#### Instructions for the task:
Print exactly the lines below between the line containing "left knee: (144, 335)" and the line containing "right front paw: (196, 314)", counting both of those lines. Leave pictures out.

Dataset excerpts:

++++++++++

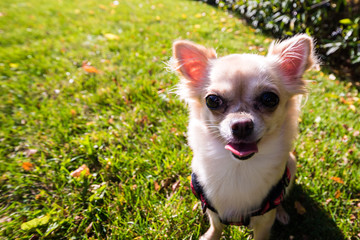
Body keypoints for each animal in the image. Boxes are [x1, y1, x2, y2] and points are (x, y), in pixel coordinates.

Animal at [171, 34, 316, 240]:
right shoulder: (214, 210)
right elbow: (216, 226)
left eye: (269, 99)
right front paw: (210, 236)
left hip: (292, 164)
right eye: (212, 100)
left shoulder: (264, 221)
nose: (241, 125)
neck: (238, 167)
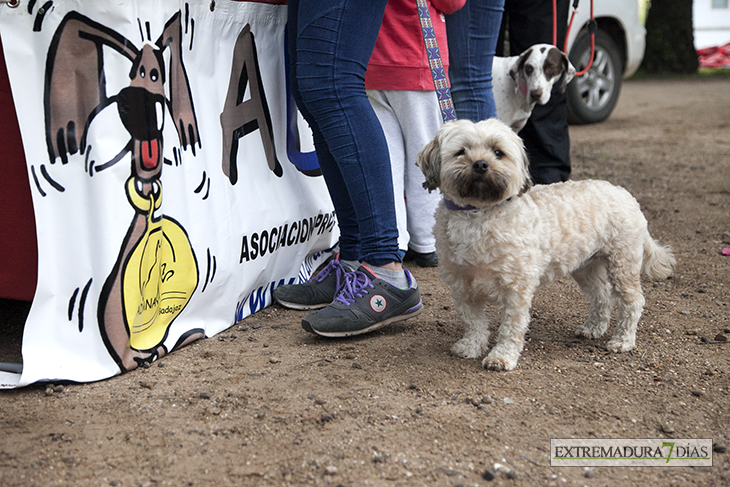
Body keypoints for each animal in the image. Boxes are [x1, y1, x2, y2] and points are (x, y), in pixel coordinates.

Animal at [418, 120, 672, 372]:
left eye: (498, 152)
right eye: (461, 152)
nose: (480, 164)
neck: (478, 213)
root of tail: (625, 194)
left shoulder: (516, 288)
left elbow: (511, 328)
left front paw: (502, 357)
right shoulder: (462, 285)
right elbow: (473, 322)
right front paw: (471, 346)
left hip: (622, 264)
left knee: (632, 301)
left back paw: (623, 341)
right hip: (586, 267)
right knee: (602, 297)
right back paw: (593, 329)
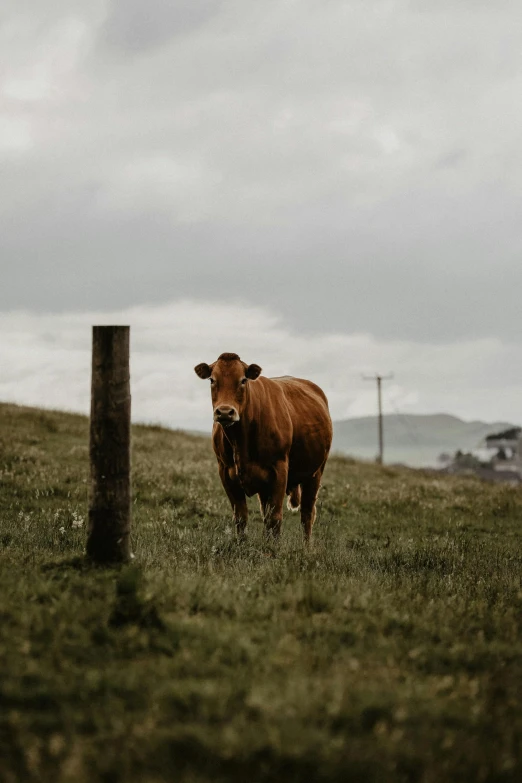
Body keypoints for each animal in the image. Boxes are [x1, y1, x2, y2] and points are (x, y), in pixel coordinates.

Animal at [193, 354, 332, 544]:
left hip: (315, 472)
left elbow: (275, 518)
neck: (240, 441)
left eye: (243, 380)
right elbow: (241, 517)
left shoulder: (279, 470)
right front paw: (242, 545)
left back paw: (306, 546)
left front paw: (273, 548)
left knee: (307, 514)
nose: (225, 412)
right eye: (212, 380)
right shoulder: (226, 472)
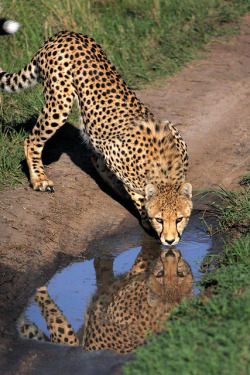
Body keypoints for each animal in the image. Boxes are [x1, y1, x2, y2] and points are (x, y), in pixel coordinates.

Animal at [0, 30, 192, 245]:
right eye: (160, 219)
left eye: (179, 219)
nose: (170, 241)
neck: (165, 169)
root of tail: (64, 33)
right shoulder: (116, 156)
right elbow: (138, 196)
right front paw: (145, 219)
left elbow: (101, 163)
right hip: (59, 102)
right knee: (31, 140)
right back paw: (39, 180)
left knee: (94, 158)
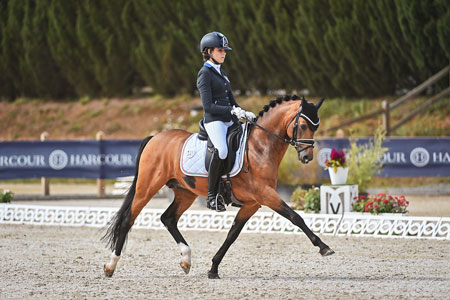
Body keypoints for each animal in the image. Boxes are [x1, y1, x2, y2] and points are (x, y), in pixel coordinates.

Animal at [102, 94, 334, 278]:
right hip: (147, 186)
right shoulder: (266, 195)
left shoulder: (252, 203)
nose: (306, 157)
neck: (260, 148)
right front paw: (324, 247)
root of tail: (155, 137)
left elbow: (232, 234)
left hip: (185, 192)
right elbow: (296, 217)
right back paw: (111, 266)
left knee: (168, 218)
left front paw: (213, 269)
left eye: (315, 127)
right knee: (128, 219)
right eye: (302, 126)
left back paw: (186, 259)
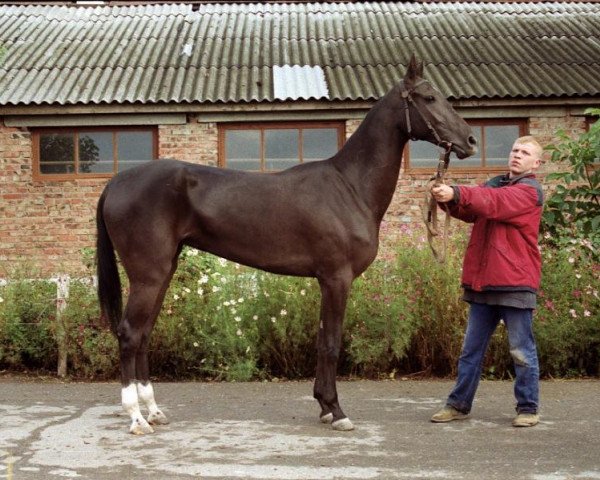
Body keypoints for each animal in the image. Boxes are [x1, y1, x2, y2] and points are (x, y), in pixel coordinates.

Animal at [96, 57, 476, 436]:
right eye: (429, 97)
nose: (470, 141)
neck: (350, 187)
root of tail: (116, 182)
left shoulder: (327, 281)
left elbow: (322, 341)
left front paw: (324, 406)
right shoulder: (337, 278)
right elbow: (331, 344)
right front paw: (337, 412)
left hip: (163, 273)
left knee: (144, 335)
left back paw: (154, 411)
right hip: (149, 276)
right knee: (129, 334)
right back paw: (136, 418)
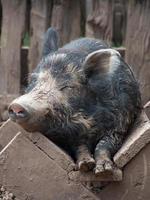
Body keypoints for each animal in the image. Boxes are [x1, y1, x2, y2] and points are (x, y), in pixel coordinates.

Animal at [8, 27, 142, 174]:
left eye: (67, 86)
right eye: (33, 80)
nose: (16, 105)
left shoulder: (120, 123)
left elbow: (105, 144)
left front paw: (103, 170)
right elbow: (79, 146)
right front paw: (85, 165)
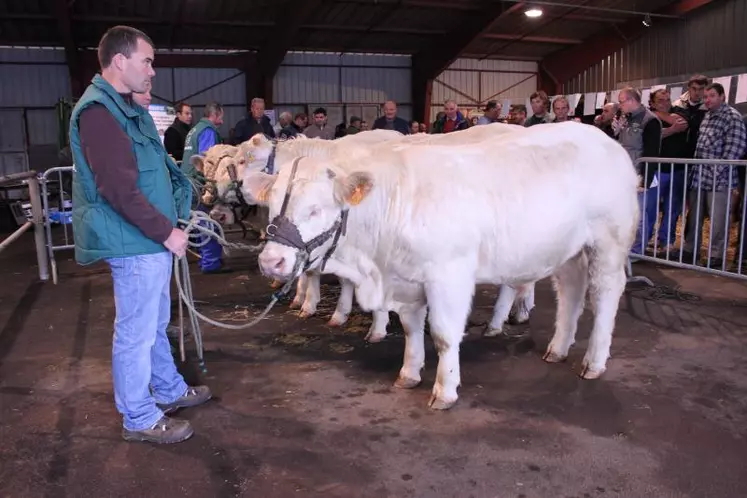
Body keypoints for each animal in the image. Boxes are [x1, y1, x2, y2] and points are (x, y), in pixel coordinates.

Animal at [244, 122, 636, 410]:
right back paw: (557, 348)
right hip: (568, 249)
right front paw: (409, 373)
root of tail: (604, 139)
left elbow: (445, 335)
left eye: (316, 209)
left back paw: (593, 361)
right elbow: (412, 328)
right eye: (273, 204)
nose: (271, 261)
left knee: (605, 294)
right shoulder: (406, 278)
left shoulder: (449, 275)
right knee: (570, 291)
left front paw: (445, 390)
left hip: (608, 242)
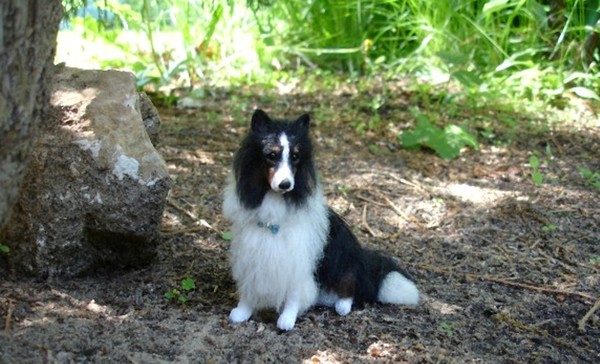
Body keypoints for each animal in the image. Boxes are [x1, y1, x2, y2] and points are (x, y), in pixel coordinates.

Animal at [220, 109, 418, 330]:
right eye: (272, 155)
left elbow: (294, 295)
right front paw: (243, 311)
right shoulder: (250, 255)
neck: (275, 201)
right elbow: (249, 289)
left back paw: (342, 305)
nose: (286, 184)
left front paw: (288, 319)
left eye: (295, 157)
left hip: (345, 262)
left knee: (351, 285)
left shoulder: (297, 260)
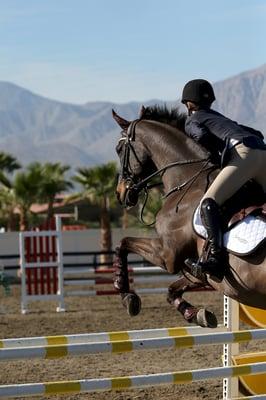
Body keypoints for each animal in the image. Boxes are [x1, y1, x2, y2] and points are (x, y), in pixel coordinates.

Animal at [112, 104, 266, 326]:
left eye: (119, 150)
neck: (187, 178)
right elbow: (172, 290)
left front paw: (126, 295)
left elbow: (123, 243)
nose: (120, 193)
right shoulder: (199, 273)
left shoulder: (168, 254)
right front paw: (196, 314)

++++++++++

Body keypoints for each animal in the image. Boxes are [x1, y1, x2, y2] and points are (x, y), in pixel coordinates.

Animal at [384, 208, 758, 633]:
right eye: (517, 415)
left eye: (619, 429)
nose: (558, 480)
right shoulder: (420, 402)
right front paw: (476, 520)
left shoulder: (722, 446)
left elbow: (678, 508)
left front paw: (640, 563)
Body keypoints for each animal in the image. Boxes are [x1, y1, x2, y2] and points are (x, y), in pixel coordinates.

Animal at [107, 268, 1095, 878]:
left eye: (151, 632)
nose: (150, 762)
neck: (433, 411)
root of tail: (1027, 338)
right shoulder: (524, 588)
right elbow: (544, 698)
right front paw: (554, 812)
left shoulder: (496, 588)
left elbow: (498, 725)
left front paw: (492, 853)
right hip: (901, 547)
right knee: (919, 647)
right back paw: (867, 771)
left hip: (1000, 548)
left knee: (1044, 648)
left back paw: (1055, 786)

++++++++++

#### Answer area:
left knee: (144, 335)
left back paw: (154, 411)
right hip: (149, 276)
right knee: (129, 334)
right back paw: (136, 418)
Body keypoints for each animal in the image. Boxes are [x1, y1, x2, y2] and points are (x, y), in pixel coordinates.

Animal at [8, 27, 142, 174]:
left eye: (67, 86)
right eye: (33, 80)
nose: (16, 105)
left shoulder: (120, 123)
left elbow: (105, 144)
left front paw: (103, 170)
right elbow: (79, 146)
right front paw: (85, 165)
Body keypoints for each animal in the image. Boxes are [x1, y1, x2, y2] and points are (x, y), in pixel coordinates.

Animal at [244, 122, 636, 410]:
right back paw: (557, 348)
right hip: (568, 249)
right front paw: (409, 373)
root of tail: (604, 139)
left elbow: (445, 335)
left eye: (316, 209)
left back paw: (593, 361)
right elbow: (412, 328)
right eye: (273, 204)
nose: (271, 261)
left knee: (605, 294)
right shoulder: (406, 278)
left shoulder: (449, 275)
right knee: (570, 291)
left front paw: (445, 390)
left hip: (608, 242)
Body keypoints for each animal in the image. Boxes are [x1, y1, x2, y2] and points are (x, y), in pixel coordinates.

Animal at [220, 109, 418, 330]:
right eye: (272, 155)
left elbow: (294, 295)
right front paw: (243, 311)
right shoulder: (250, 255)
neck: (275, 201)
right elbow: (249, 289)
left back paw: (342, 305)
nose: (286, 184)
left front paw: (288, 319)
left eye: (295, 157)
left hip: (345, 262)
left knee: (351, 285)
left shoulder: (297, 260)
Body keypoints for each animal in the image. Boxes are [x1, y1, x2, y2] and points are (x, y), in pixel coordinates.

Animal at [112, 104, 266, 326]:
left eye: (119, 150)
neck: (187, 178)
right elbow: (172, 290)
left front paw: (126, 295)
left elbow: (123, 243)
nose: (120, 193)
right shoulder: (199, 273)
left shoulder: (168, 254)
right front paw: (196, 314)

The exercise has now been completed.